══ Material provided
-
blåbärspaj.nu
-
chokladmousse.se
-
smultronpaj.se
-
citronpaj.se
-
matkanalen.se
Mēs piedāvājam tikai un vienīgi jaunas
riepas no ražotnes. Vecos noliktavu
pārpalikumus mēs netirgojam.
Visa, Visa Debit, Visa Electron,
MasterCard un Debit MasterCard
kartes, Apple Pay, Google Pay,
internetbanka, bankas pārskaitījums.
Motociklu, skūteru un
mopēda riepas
════
══ Material provided
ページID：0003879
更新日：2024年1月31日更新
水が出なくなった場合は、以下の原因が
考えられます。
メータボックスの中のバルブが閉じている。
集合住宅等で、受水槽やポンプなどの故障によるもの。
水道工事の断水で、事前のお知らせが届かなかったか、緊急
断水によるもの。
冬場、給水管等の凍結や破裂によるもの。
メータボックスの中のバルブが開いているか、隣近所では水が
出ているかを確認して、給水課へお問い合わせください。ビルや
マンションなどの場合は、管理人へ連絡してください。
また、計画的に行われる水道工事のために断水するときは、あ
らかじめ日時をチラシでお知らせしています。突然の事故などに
════
══ Material provided
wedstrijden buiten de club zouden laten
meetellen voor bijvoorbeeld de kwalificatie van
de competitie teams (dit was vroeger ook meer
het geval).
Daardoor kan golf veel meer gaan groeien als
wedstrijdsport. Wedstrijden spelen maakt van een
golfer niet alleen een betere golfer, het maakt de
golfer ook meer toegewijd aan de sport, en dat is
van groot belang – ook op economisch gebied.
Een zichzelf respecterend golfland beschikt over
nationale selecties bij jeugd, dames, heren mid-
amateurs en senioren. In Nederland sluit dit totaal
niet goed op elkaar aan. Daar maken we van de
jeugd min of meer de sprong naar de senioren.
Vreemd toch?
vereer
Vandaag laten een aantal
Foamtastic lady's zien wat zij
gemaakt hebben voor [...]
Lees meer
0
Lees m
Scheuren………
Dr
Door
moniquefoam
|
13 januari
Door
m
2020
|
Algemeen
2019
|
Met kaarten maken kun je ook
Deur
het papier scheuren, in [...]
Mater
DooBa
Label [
════
Description of the task> With the line holding "また、計画的に行われる水道工事のために断水するときは、あ" as the first and the line holding "らかじめ日時をチラシでお知らせしています。突然の事故などに" as the last, set down that range of the entries above exactly, and nothing else.

Exercise solution>
また、計画的に行われる水道工事のために断水するときは、あ
らかじめ日時をチラシでお知らせしています。突然の事故などに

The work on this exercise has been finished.